To do. Continue the summary of the judgment in Case C‑521/15, Kingdom of Spain v Council, from its last line.

** Selected passage follows **

Language of document : ECLI:EU:C:2017:982

Case C521/15

Kingdom of Spain

v

Council of the European Union

(Action for annulment — Implementing Decision (EU) 2015/1289 — Imposition of a fine on a Member State in the context of economic and budgetary surveillance of the euro area — Manipulation of statistical data relating to the deficit of the Member State concerned — Jurisdiction — Regulation (EU) No 1173/2011 — Article 8(1) and (3) — Delegated Decision 2012/678/EU — Articles 2(1) and (3) and 14(2) — Regulation (EC) No 479/2009 — Articles 3(1), 8(1), 11 and 11a — Rights of defence — Charter of Fundamental Rights of the European Union — Article 41(1) — Right to good administration — Articles 121, 126 and 136 TFEU — Protocol No 12 on the excessive deficit procedure — Existence of an infringement — Misrepresentations — Determination of the fine — Principle that penal provisions may not have retroactive effect)

Summary — Judgment of the Court (Grand Chamber), 20 December 2017

1.        EU institutions — Exercise of powers — Implementing power conferred on the Commission or the Council — Nature of the act adopted — Need for the act to be binding and to lend itself to implementation by the Member States — Scope

(Art. 291(1) and (2) TFEU; European Parliament and Council Regulation No 1173/2011, Art. 8(1); Council Decision 2015/1289)

2.        Economic and monetary policy — Economic policy — Economic and budgetary surveillance of the euro area — Imposition of sanctions for the manipulation of statistics — Adoption of a decision imposing a sanction on the basis of information gathered before the investigation was launched and before the decision specifying the rules applicable to investigations and sanctions was adopted — Infringement of the rights of defence of the Member State concerned — No such infringement

(European Parliament and Council Regulation No 1173/2011, Art. 8(1); Council Regulation No 479/2009, Arts 11 and 11a; Commission Decision 2012/678)

3.        Fundamental rights — Charter of Fundamental Rights of the European Union — Right to good administration — Scope — Invocation by a Member State — Permissible

(Charter of Fundamental Rights of the European Union, Art. 41(1))

4.        Fundamental rights — Charter of Fundamental Rights of the European Union — Right to good administration — Requirement of impartiality — Meaning

(Charter of Fundamental Rights of the European Union, Art. 41(1))

** End of Selected passage **
** Given information follows **

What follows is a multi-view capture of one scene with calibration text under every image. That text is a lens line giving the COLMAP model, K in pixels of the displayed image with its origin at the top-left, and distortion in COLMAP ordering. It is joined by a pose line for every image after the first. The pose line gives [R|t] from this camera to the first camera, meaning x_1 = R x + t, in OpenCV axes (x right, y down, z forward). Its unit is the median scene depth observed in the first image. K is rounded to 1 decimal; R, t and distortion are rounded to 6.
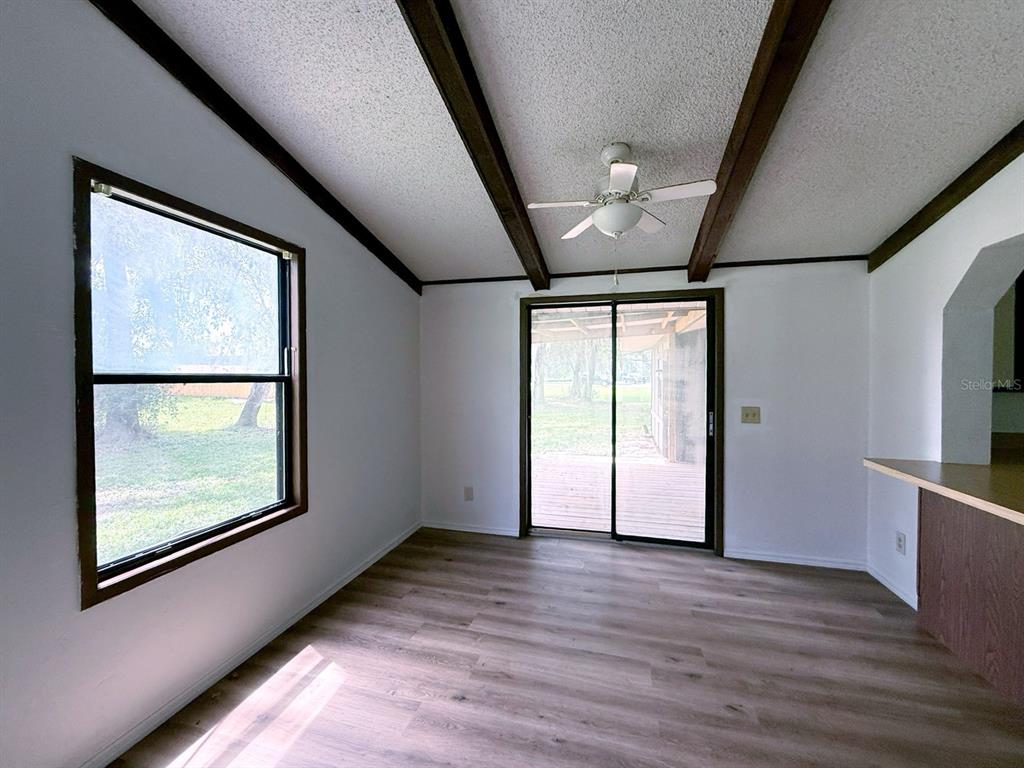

** End of Given information **

Result.
5.        Economic and monetary policy — Economic policy — Economic and budgetary surveillance of the euro area — Imposition of sanctions for the manipulation of statistics — Adoption of a decision imposing a sanction following an investigation conducted by members of Eurostat’s staff who have previously taken part in inspections in the Member State concerned — Infringement of the requirement of impartiality — No such infringement

(European Parliament and Council Regulation No 1173/2011, Art. 8(1) and (3); Council Regulation No 479/2009)

6.        Economic and monetary policy — Economic policy — Economic and budgetary surveillance of the euro area — Imposition of sanctions for the manipulation of statistics — Conditions — Misrepresentations by a Member State regarding its deficit — Provisional nature of the data to which the misrepresentations relate — Irrelevant

(European Parliament and Council Regulation No 1173/2011, Art. 8(1); Council Regulation No 479/2009, Arts 3 and 6)

7.        Economic and monetary policy — Economic policy — Economic and budgetary surveillance of the euro area — Imposition of sanctions for the manipulation of statistics — Conditions — Misrepresentations by a Member State regarding its deficit — Need for the misrepresentations to jeopardise economic and budgetary coordination and surveillance — No such need

(European Parliament and Council Regulation No 1173/2011, Art. 8(1))

8.        Economic and monetary policy — Economic policy — Economic and budgetary surveillance of the euro area — Imposition of sanctions for the manipulation of statistics — Conditions — Existence of intent or serious negligence on the part of the Member State concerned — Criteria for assessment

(European Parliament and Council Regulation No 1173/2011, Art. 8(1) and (3); Council Regulation No 479/2009, Art. 3)

9.        Judicial proceedings — Introduction of new pleas during the proceedings — Amplification of a plea made earlier — Admissibility

(Rules of Procedure of the Court of Justice, Art. 127(1))

10.      EU law — Principles — Non-retroactivity of penal provisions — Scope — Fines imposed on a Member State in the context of economic and budgetary surveillance of the euro area — Included

(Charter of Fundamental Rights of the European Union, Art. 49; European Parliament and Council Regulation No 1173/2011, Arts 8(1) and 9)

11.      EU law — Principles — Non-retroactivity of penal provisions — Invocation by a Member State — Permissible

(Charter of Fundamental Rights of the European Union, Art. 49)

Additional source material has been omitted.